Evaluation of estimates of alveolar gas exchange by using a tidally ventilated nonhomogenous lung model

• Published in: Journal of applied physiology (1985) Vol. 82; no. 6; pp. 1963 - 1971
• Main Authors: Busso, Thierry, Robbins, Peter A.
• Format: Journal Article
• Language: English
• Published: Bethesda, MD American Physiological Society 01.06.1997
• Subjects: Algorithms; Biological and medical sciences; Blood gas. Hemoglobin. Myoglobin. Hemotissulary gas exchange. Acid-base balance; Capillaries; Computer Simulation; Fundamental and applied biological sciences. Psychology; Humans; Lung - physiology; Models, Biological; Pulmonary Alveoli - physiology; Pulmonary Circulation; Pulmonary Gas Exchange; Respiration; Tidal Volume; Vertebrates: respiratory system; Human; Ventilation perfusion relationship; Pulmonary alveolus; Tidal volume; Gas exchange; Pulmonary ventilation; Respiration; Mathematical model; Respiratory system
• ISSN: 8750-7587; 1522-1601
• DOI: 10.1152/jappl.1997.82.6.1963

Busso, Thierry, and Peter A. Robbins. Evaluation of estimates of alveolar gas exchange by using a tidally ventilated nonhomogenous lung model. J. Appl.
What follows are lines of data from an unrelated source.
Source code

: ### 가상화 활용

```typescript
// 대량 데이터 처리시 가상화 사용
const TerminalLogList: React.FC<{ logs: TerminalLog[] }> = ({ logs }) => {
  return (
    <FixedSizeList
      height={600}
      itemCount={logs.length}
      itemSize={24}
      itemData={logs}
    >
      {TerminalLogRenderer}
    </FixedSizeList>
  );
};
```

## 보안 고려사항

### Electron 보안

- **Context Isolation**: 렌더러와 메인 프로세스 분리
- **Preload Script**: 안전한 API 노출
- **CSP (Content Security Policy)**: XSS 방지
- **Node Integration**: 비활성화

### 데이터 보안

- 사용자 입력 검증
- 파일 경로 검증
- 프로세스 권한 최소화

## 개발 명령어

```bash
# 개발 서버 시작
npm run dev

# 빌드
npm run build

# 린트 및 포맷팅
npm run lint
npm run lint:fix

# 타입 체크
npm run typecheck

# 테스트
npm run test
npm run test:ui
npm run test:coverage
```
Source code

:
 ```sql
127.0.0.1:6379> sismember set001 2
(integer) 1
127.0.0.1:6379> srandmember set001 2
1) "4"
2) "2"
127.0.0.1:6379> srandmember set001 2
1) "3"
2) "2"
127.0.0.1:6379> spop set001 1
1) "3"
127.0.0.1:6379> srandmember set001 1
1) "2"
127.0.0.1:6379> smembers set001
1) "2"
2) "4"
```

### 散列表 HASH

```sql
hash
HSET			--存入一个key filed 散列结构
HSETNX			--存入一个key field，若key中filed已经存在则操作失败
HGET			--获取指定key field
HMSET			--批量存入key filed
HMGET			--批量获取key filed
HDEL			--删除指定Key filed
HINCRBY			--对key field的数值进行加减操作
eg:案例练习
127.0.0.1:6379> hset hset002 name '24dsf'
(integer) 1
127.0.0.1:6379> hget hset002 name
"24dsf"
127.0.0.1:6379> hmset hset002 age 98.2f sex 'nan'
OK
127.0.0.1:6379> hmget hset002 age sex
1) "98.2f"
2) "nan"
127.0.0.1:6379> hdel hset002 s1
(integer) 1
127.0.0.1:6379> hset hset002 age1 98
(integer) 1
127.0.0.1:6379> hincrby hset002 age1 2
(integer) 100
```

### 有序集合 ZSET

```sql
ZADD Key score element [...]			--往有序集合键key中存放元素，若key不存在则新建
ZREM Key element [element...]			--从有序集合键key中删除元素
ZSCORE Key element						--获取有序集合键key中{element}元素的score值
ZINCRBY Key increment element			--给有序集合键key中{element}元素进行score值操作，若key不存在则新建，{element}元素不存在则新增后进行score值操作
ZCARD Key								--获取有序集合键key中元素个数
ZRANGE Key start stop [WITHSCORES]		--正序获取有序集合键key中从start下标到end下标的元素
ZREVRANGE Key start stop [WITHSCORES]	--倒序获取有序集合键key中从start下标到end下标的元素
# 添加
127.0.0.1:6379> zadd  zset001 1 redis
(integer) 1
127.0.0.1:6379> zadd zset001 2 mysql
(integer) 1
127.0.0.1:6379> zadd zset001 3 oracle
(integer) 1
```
Physiol. 82(6): 1963–1971, 1997.—The purpose of this study was to evaluate algorithms for estimating O 2 and CO 2 transfer at the pulmonary capillaries by use of a nine-compartment tidally ventilated lung model that incorporated inhomogeneities in ventilation-to-volume and ventilation-to-perfusion ratios. Breath-to-breath O 2 and CO 2 exchange at the capillary level and at the mouth were simulated by using realistic cyclical breathing patterns to drive the model, derived from 40-min recordings in six resting subjects. The SD of the breath-by-breath gas exchange at the mouth around the value at the pulmonary capillaries was 59.7 ± 25.5% for O 2 and 22.3 ± 10.4% for CO 2 . Algorithms including corrections for changes in alveolar volume and for changes in alveolar gas composition improved the estimates of pulmonary exchange, reducing the SD to 20.8 ± 10.4% for O 2 and 15.2 ± 5.8% for CO 2 . The remaining imprecision of the estimates arose almost entirely from using end-tidal measurements to estimate the breath-to-breath changes in end-expiratory alveolar gas concentration. The results led us to suggest an alternative method that does not use changes in end-tidal partial pressures as explicit estimates of the changes in alveolar gas concentration. The proposed method yielded significant improvements in estimation for the model data of this study.